According to GTM Research and Solichamba's new report on the topic, the top 25 third-party asset managers account for 15.6 gigawatts of managed capacity. In comparison, the top 25 investors hold 26.9 gigawatts of net capacity (corresponding to 31.8 gigawatts of gross capacity).
This gap in scale reflects the fact that third-party asset managers usually serve clients with small to mid-size portfolios, while the largest investors usually self-perform. Only the top 11 service providers managed more than 500 megawatts of solar assets in operation at the end of 2016.
Below is a map of the competitive landscape where the horizontal axis measures each player’s level of internationalization (defined as the number of countries in which they currently manage PV assets), and the vertical axis indicates whether they manage wind plants in addition to solar. The area of the bubble representing a vendor is proportional to its managed portfolio at the end of 2016 (counting only operational solar PV assets).
Currently there are only five gigawatt-scale third-party asset managers in the global landscape: Quintas Energy, Vector Cuatro, WiseEnergy, SunPower and Radian Generation. Outside of these players, the market is extremely fragmented.
Market forces point to imminent consolidation
In a market where the budget for asset management activities is set by large IPPs benefiting from the scale of very large portfolios, the only way for third-party asset managers to remain price-competitive is to aggregate smaller portfolios and to do so faster than in the past.

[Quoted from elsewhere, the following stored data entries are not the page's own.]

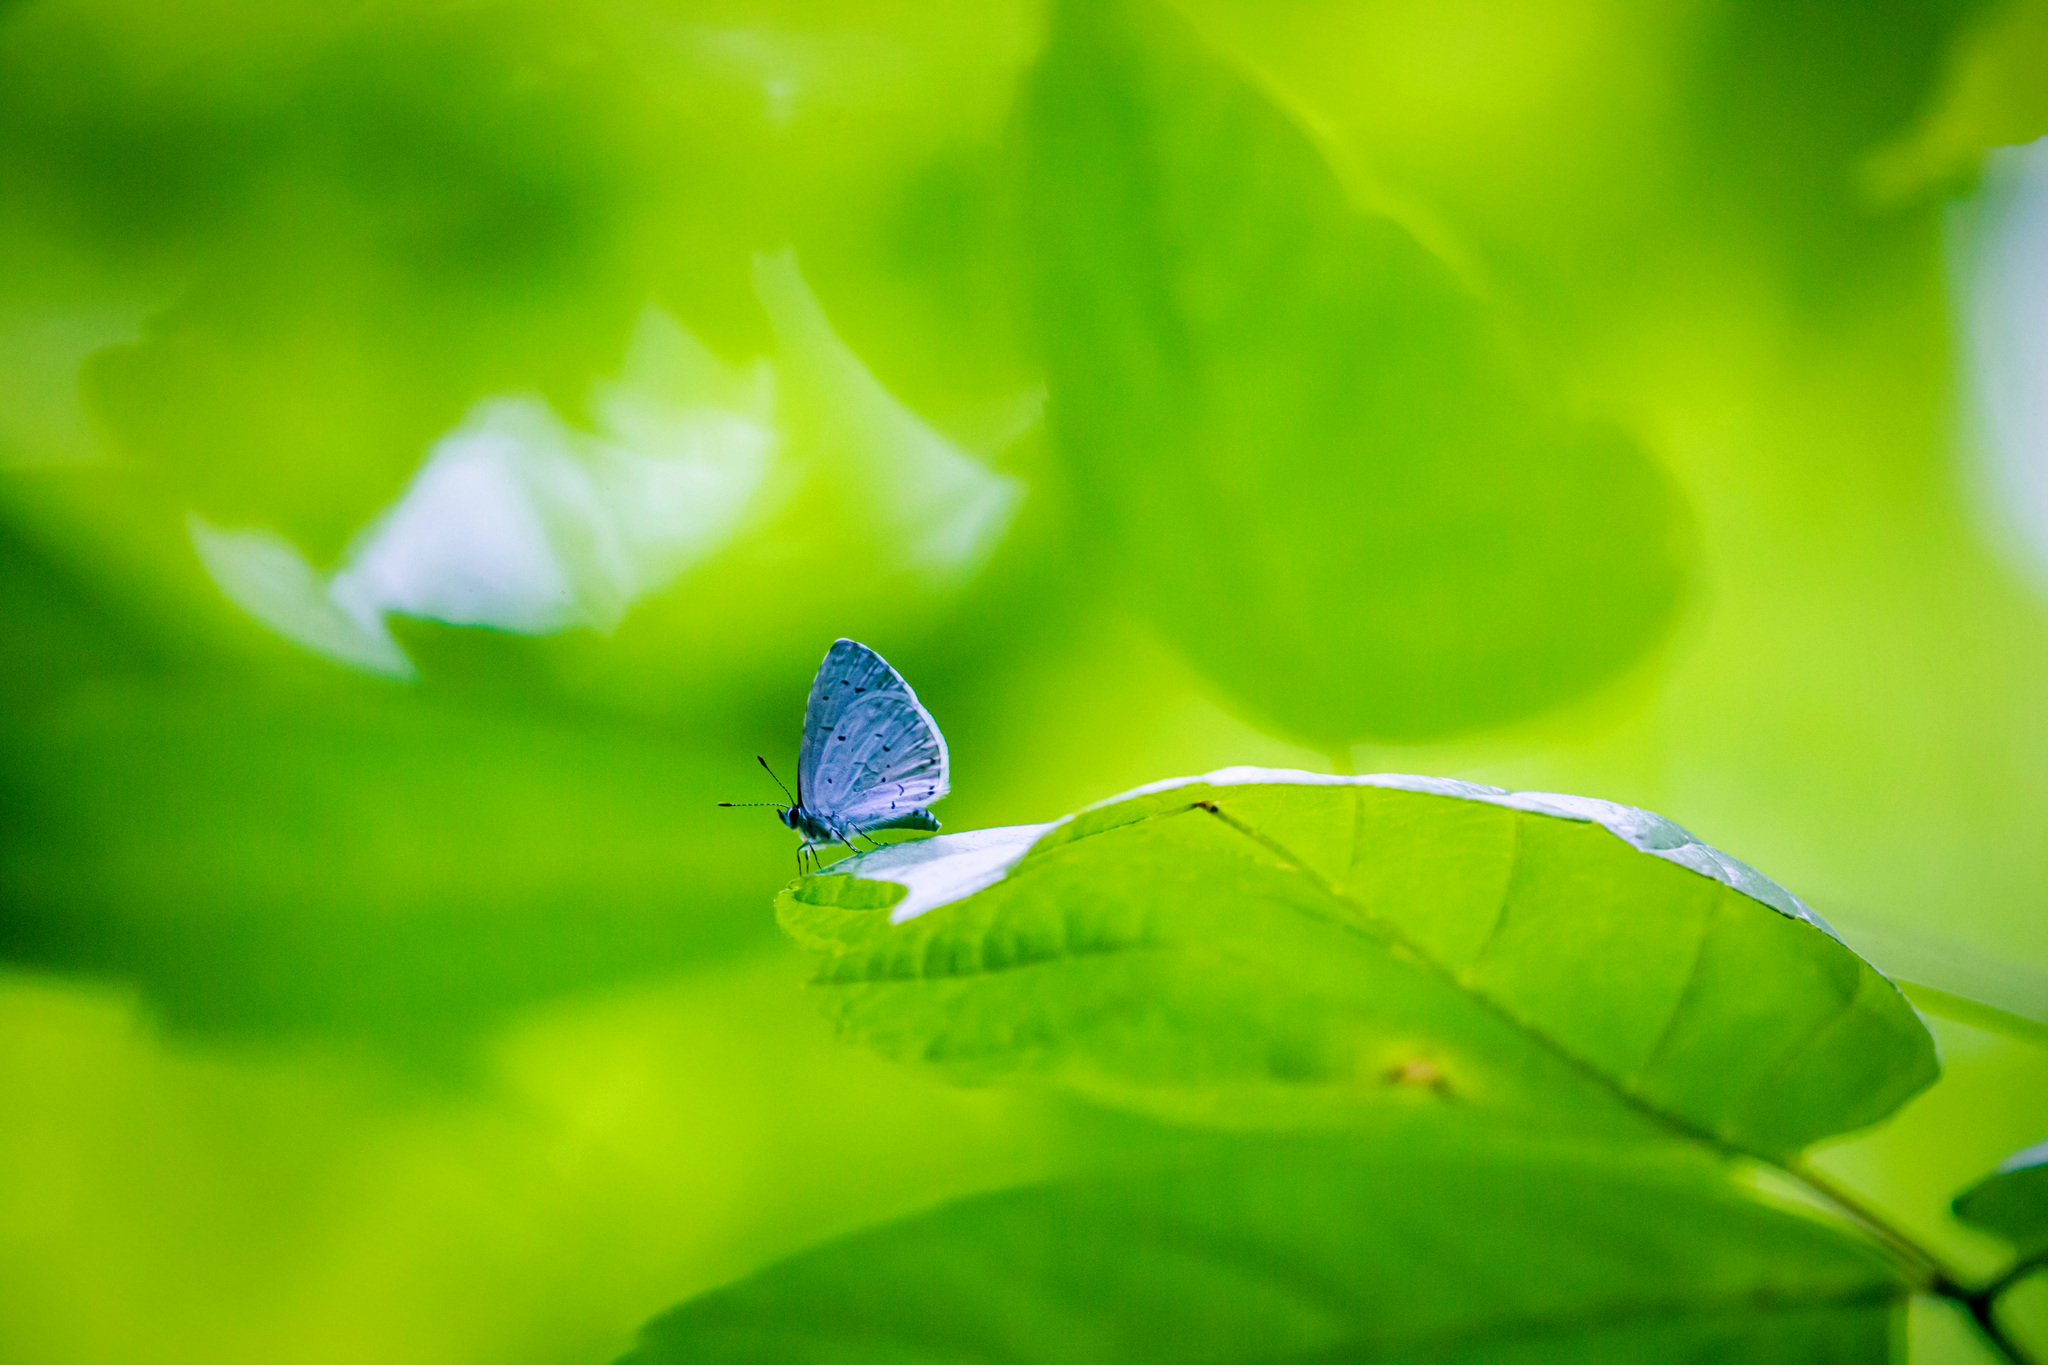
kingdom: Animalia
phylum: Arthropoda
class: Insecta
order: Lepidoptera
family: Lycaenidae
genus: Cyaniris
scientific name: Cyaniris neglecta
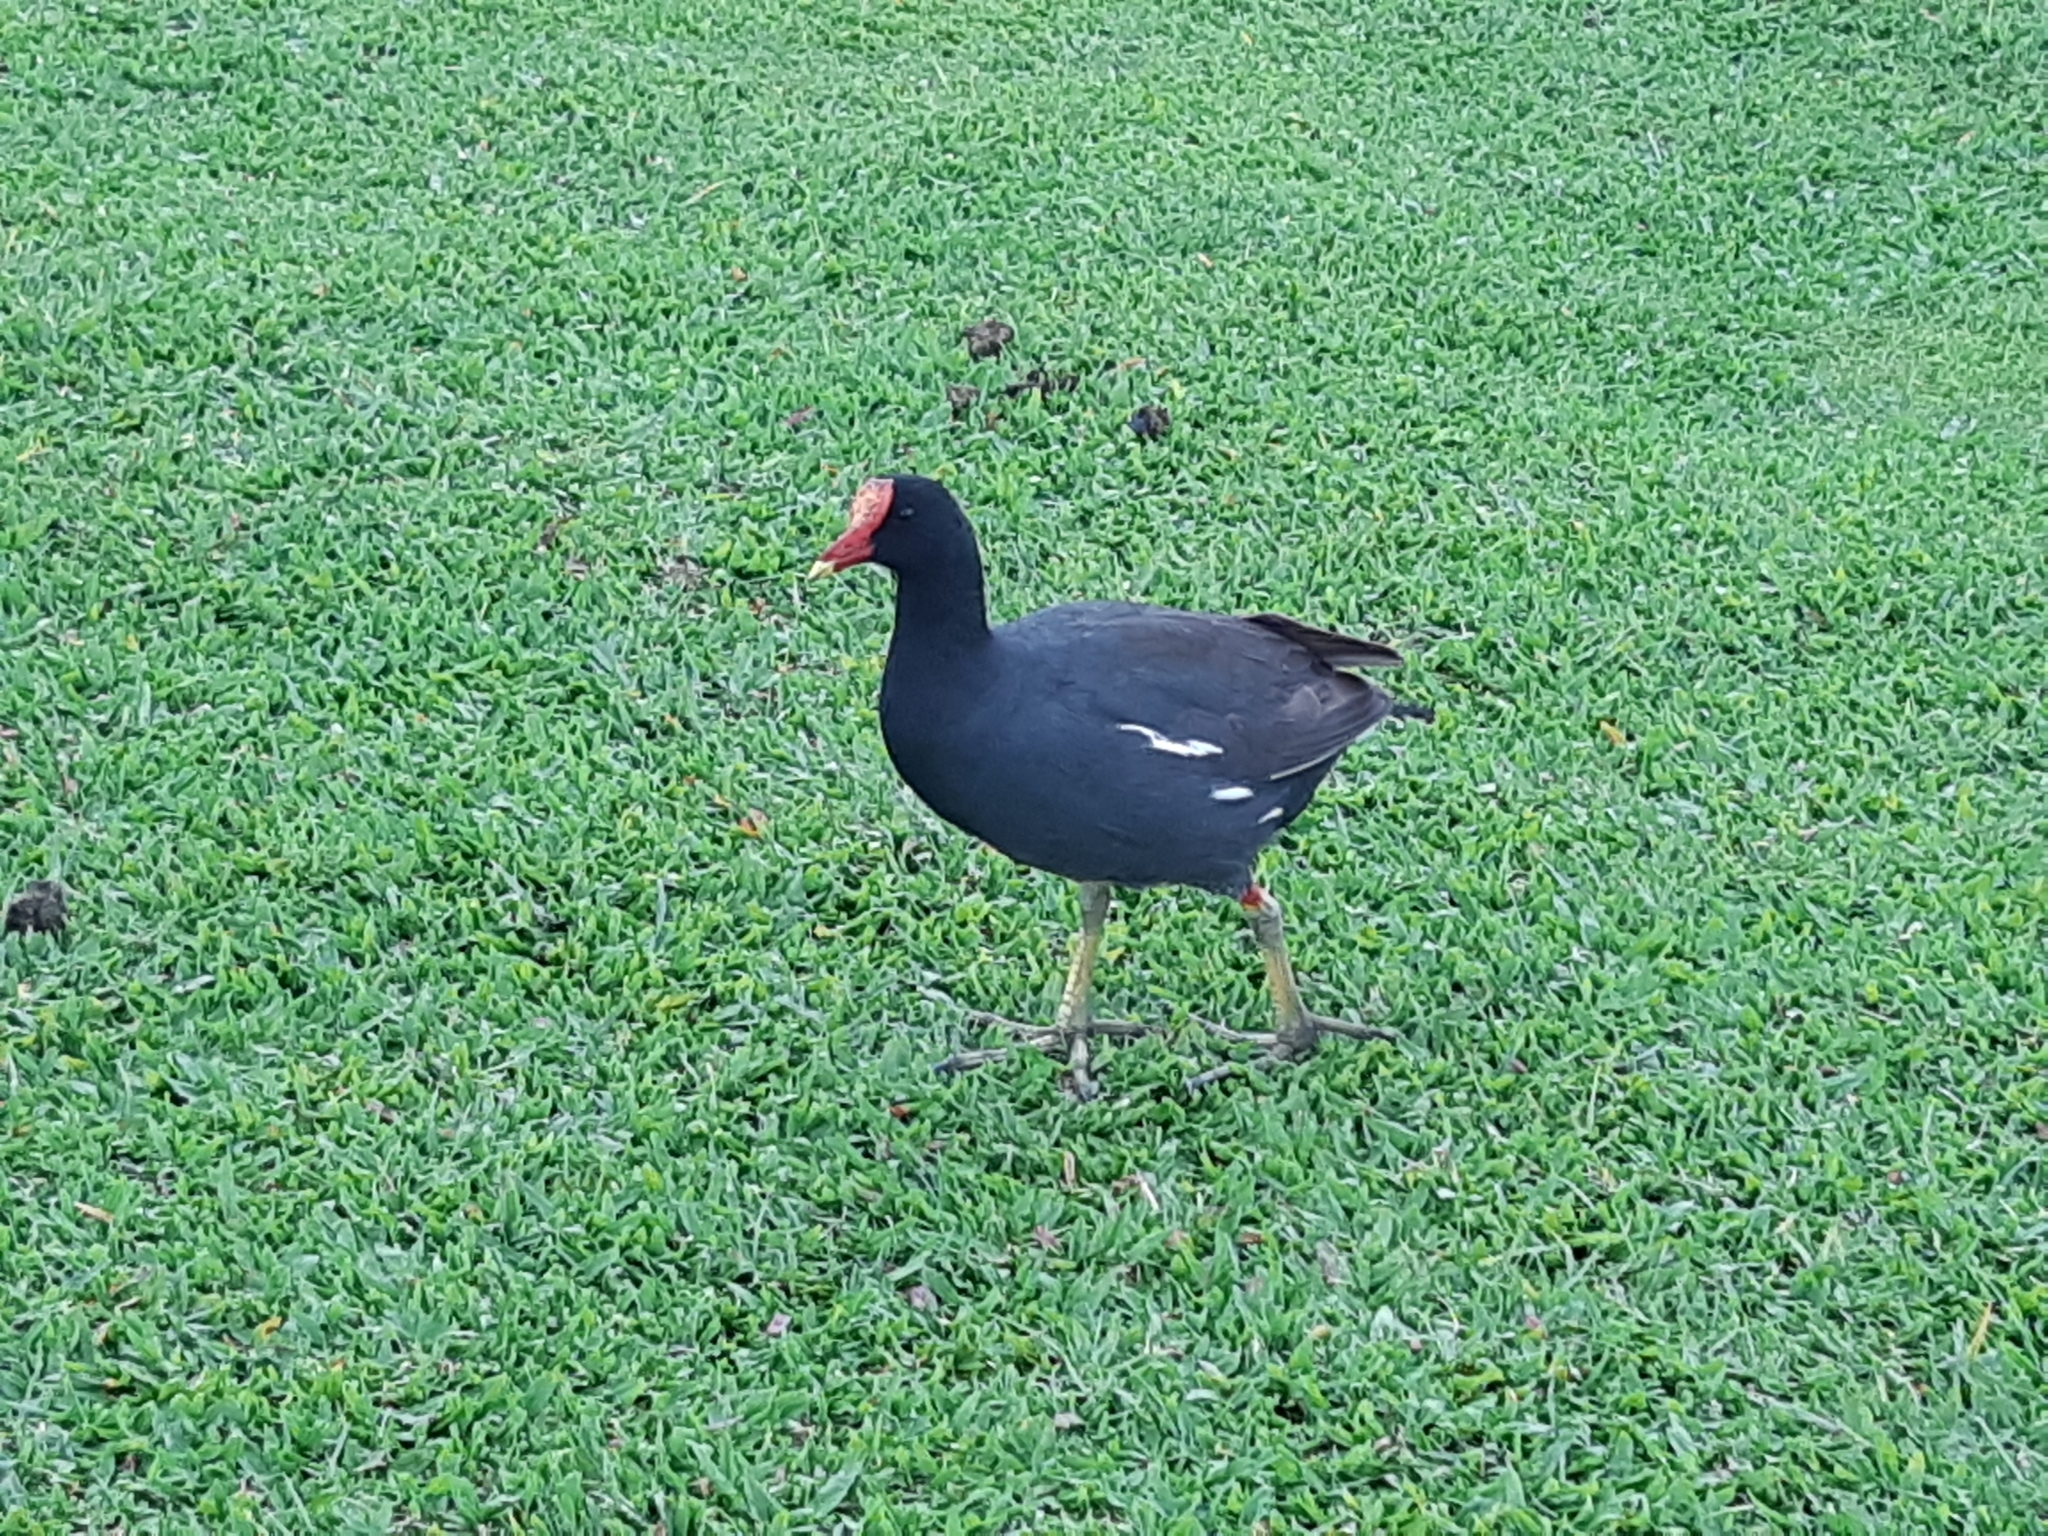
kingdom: Animalia
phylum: Chordata
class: Aves
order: Gruiformes
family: Rallidae
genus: Gallinula
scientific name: Gallinula chloropus
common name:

The global PV market is diversifying geographically at a quick pace, so third-party asset managers will have to enter a variety of emerging markets (especially in Asia and Latin America) if they want to achieve long-term growth and limit dependency on any single market. Because many investors are diversifying their portfolios, third-party asset managers will also be asked to operate in multiple markets and provide a consistent and consolidated view of assets across a variety of countries.
As the overlap between the wind and solar investor landscape increases, the same investors may also want a consistent and consolidated view of assets across technologies. Asset management software providers are aware of this trend and all 10 players analyzed in the new GTM report are either already supporting wind assets or planning to do so in 2017 to 2018.
For asset management service providers, such expansion to new markets and new technologies (for those players not active in wind yet) demand a large amount of time and resources. The quickest path would be mergers and acquisitions.
GTM Research and Solichamba expect that several M&A transactions will occur in the next 12 months, allowing third-party asset management service providers to grow in scale, geography coverage and technology expertise.